Tuesday, August 11, 2015

Afterglows





Afterglows

By Tom Wachunas
 

    “For that is the power of the camera: seize the familiar and give it new meanings, a special significance by the mark of a personality.”
   -Alfred Stieglitz
   “…Walking through some of these spaces, you could almost feel some of the spirit that this town grew up with so many years ago…”
   -Michael Barath, speaking to Dan Kane, The Repository, Aug. 6, 2015

   EXHIBIT: Interiors, photographs by Michael Barath -  on view THROUGH AUGUST, at Julz by Alan Rodriguez, 220 Market Avenue N. in downtown Canton / Tues.- Fri. 9:30 a.m. to 5:00 p.m. / Sat. 9:30 a.m. to 3:00 p.m.

    The 20 photographs by Michael Barath in this exhibit, presented by TRANSLATIONS at Julz by Alan Rodriguez, constitute a ruminant journey through abandoned buildings from bygone days in Canton.
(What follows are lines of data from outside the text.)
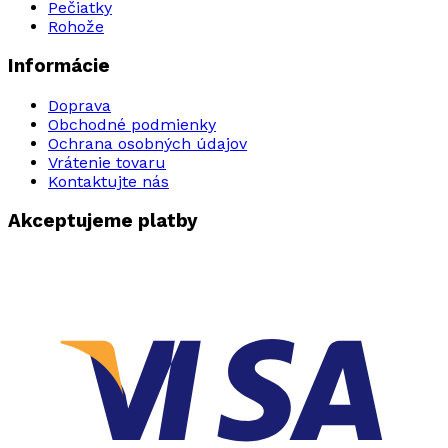
Pečiatky
Rohože
Informácie
Doprava
Obchodné podmienky
Ochrana osobných údajov
Vrátenie tovaru
Kontaktujte nás
Akceptujeme platby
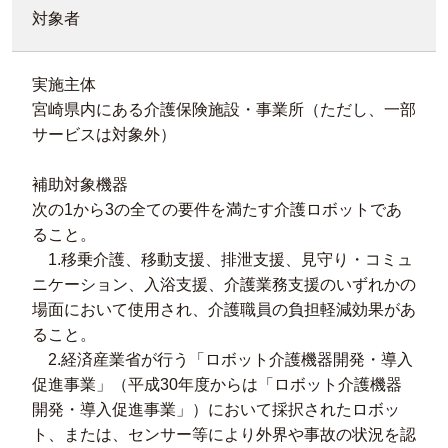
対象者
実施主体
宮崎県内にある介護保険施設・事業所（ただし、一部
サービスは対象外）
補助対象機器
次の1から3の全ての要件を満たす介護ロボットであ
ること。
1.移乗介護、移動支援、排泄支援、見守り・コミュ
ニケーション、入浴支援、介護業務支援のいずれかの
場面において使用され、介護職員の負担軽減効果があ
ること。
2.経済産業省が行う「ロボット介護機器開発・導入
促進事業」（平成30年度からは「ロボット介護機器
開発・導入促進事業」）において採択されたロボッ
ト、または、センサー等により外界や事故の状況を認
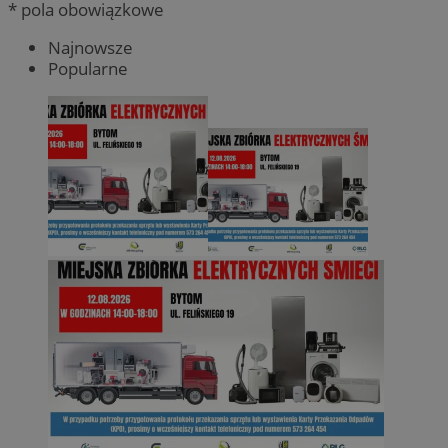
* pola obowiązkowe
Najnowsze
Popularne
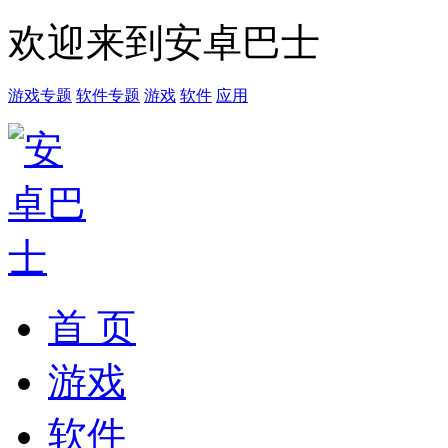
欢迎来到安卓巴士
游戏专题
软件专题
游戏
软件
应用
首 页
游戏
软件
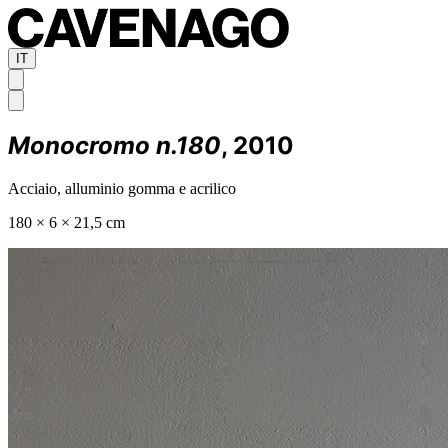
IT
Monocromo n.180
, 2010
Acciaio, alluminio gomma e acrilico
180 × 6 × 21,5 cm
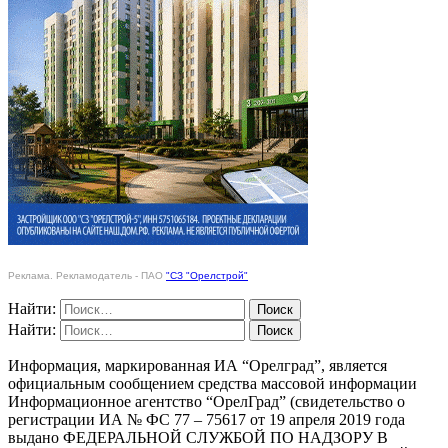
Реклама. Рекламодатель - ПАО
"СЗ "Орелстрой"
Найти:
Найти:
Информация, маркированная ИА “Орелград”, является
официальным сообщением средства массовой информации
Информационное агентство “ОрелГрад” (свидетельство о
регистрации ИА № ФС 77 – 75617 от 19 апреля 2019 года
выдано ФЕДЕРАЛЬНОЙ СЛУЖБОЙ ПО НАДЗОРУ В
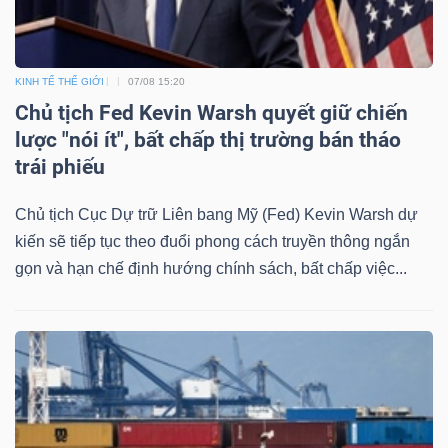
KINH TẾ THẾ GIỚI
07/08 15:20
Chủ tịch Fed Kevin Warsh quyết giữ chiến
lược "nói ít", bất chấp thị trường bán tháo
trái phiếu
Chủ tịch Cục Dự trữ Liên bang Mỹ (Fed) Kevin Warsh dự
kiến sẽ tiếp tục theo đuổi phong cách truyền thông ngắn
gọn và hạn chế định hướng chính sách, bất chấp việc...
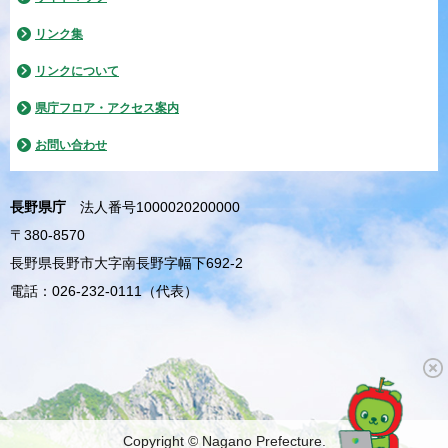
リンク集
リンクについて
県庁フロア・アクセス案内
お問い合わせ
長野県庁
法人番号1000020200000
〒380-8570
長野県長野市大字南長野字幅下692-2
電話：026-232-0111（代表）
Copyright © Nagano Prefecture.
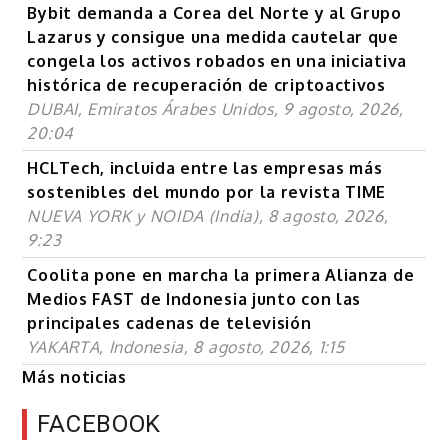
Bybit demanda a Corea del Norte y al Grupo
Lazarus y consigue una medida cautelar que
congela los activos robados en una iniciativa
histórica de recuperación de criptoactivos
DUBAI, Emiratos Árabes Unidos, 9 agosto, 2026,
20:04
HCLTech, incluida entre las empresas más
sostenibles del mundo por la revista TIME
NUEVA YORK y NOIDA (India), 8 agosto, 2026,
9:23
Coolita pone en marcha la primera Alianza de
Medios FAST de Indonesia junto con las
principales cadenas de televisión
YAKARTA, Indonesia, 8 agosto, 2026, 1:15
Más noticias
FACEBOOK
The images depict various interiors of the now dormant Hercules Engine plant (its original building dating to the late 1800s), as well as interiors of other unspecified Victorian residential structures. Barath’s deftly composed images of atrophied architectures are certainly a nostalgic unveiling of sites long hidden from most of us, and a sobering witness to the ravages of time and neglect.
   Yet curiously enough, the character emanating from these images isn’t strictly one of doleful ruination. There is an aura of enchanting hauntedness that makes these “dead” spaces breathe with a mystical light. The factory interiors, some of them cavernous, such as Factory Afternoon, are imbued with a hushed luminosity that softly illuminates their structural rhythms and shadowed recesses. The sensation of dysphoric emptiness is delicately balanced with a misty, even reverential light that borders on the Gothic. And for that matter, Barath’s approach can additionally seem almost painterly in the way it captures, not unlike Romantic-era artists, a dramatic atmosphere.   
   A similar ethereality is at work in many of the residential spaces depicted -  Victorian Bathtub and Victorian Blue Bath, for exampleframed to focus on their strangely intricate geometries and textures. These pictures are both pragmatic and poetic records of evanescence. People lived here once.
   Amid the tactile grotesqueries of fallen plaster, rubble-strewn floors, or layers of peeling wallpaper, Barath’s compelling images of domestic relics arrested in time nonetheless leave us with an uncanny sense of lingering elegance, and of dignity in the deterioration.